Stored items
:::
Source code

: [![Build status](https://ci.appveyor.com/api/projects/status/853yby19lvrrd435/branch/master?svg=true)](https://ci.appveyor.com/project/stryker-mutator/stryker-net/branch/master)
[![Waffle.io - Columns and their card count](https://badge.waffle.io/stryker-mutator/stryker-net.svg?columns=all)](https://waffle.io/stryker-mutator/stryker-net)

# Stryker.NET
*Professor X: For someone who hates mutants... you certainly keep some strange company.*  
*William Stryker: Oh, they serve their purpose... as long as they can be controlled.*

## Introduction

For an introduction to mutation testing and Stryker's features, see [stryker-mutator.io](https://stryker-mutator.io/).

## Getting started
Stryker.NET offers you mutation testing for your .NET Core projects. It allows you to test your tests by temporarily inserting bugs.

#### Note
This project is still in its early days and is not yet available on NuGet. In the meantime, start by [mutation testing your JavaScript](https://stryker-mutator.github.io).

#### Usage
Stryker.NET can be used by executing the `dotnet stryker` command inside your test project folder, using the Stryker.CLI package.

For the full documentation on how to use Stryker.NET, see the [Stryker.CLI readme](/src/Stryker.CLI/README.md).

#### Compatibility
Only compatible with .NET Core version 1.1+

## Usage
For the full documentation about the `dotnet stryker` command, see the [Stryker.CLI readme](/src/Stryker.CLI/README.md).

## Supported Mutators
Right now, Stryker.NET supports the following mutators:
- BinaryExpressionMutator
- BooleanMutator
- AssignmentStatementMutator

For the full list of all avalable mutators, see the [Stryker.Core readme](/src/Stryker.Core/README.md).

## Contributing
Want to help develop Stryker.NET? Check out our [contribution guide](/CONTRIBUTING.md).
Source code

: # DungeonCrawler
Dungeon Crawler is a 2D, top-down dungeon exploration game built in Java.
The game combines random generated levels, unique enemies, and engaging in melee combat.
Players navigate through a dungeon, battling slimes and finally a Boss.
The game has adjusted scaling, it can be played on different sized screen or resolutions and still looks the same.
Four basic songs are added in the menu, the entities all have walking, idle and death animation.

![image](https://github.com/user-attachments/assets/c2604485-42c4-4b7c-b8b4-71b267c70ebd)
:::
EXERCISE GOAL: Considering the records above, how many lines hold "their"? Please answer with only the number.

RESPONSE TO THIS TASK: 2